Fortunately, there are some opportunities for counter-terrorism officials. For starters, it is prescient to note that the conductors of remote control attacks are mostly amateurs. There are numerous stories about these individuals botching their own attacks, in some cases even doing themselves more harm than those around them. It would seem as though many of these attackers require constant contact and guidance from their handlers in the Middle East, with many getting cold feet along the way. This lengthens the window of time in which law enforcement and intelligence personnel have to work to identify the extremist, observe their activities, and ultimately prevent their attacks.
Further, the ongoing and fairly robust contact between handler and recruit provides security personnel with an advantage in the wider counter-terrorism struggle. By effectively monitoring and analyzing a remote control attacker’s behaviour and connections, intelligence analysts are better equipped to track wider networks and find vulnerabilities in their operations. Effective counter-terrorism strategies might include interviews with would-be attackers, likely after a de-escalation strategy has been implemented, to reveal contacts, phone numbers, online identifications, and instructions given by the recruiter to advance counter-terrorism policies worldwide. The information might lead to other prevented attacks, and further constraints placed upon the central terrorist organization.
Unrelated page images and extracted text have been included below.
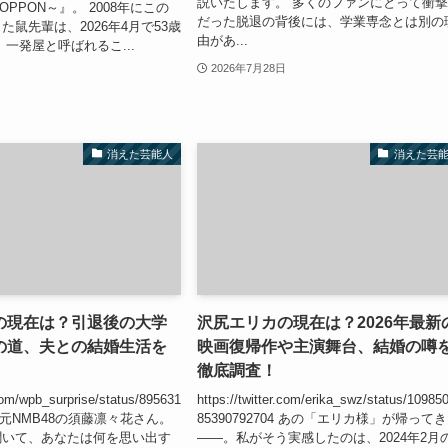
説いたします。 多くのファンにとって衝
OPPON～』。 2008年にこの
だった脱退の背後には、学業専念とは別の
た鼠先輩は、2026年4月で53歳
由があ...
 一発屋と呼ばれるこ...
2026年7月28日
消えた芸能人
消えた芸
の現在は？引退後の大学
沢尻エリカの現在は？2026年最新
の道、夫との結婚生活を
映画復帰作や主演舞台、結婚の噂
徹底調査！
.com/wpb_surprise/status/895631
https://twitter.com/erika_swz/status/10985
393 元NMB48の須藤凛々花さん。
85390792704 あの「エリカ様」が帰って
聞いて、あなたは何を思い出す
――。私がそう実感したのは、2024年2月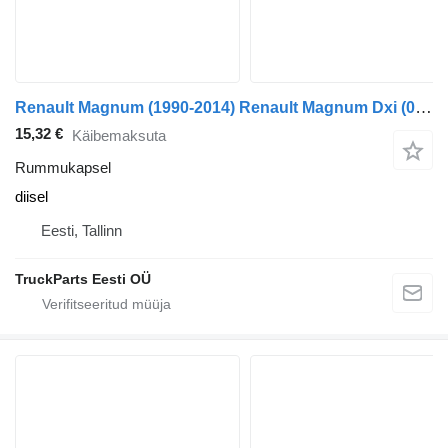
Renault Magnum (1990-2014) Renault Magnum Dxi (01.05-12.13)
15,32 €
Käibemaksuta
Rummukapsel
diisel
Eesti, Tallinn
TruckParts Eesti OÜ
While the remote controlled tactic now implemented by groups such as the Islamic State presents a new type of threat, there are likely many advantages which can be gained due to this phenomenon moving ahead. Compared to lone wolf extremism, there are actually many more opportunities for counter-terrorism agencies than previously thought. What is required now is an effective analysis of the new terrorism paradigm, and discussion surrounding the most productive ways to combat this new trend. Remote controlled terrorism may seem shocking at first, but the very nature of its organization makes it vulnerable in the end.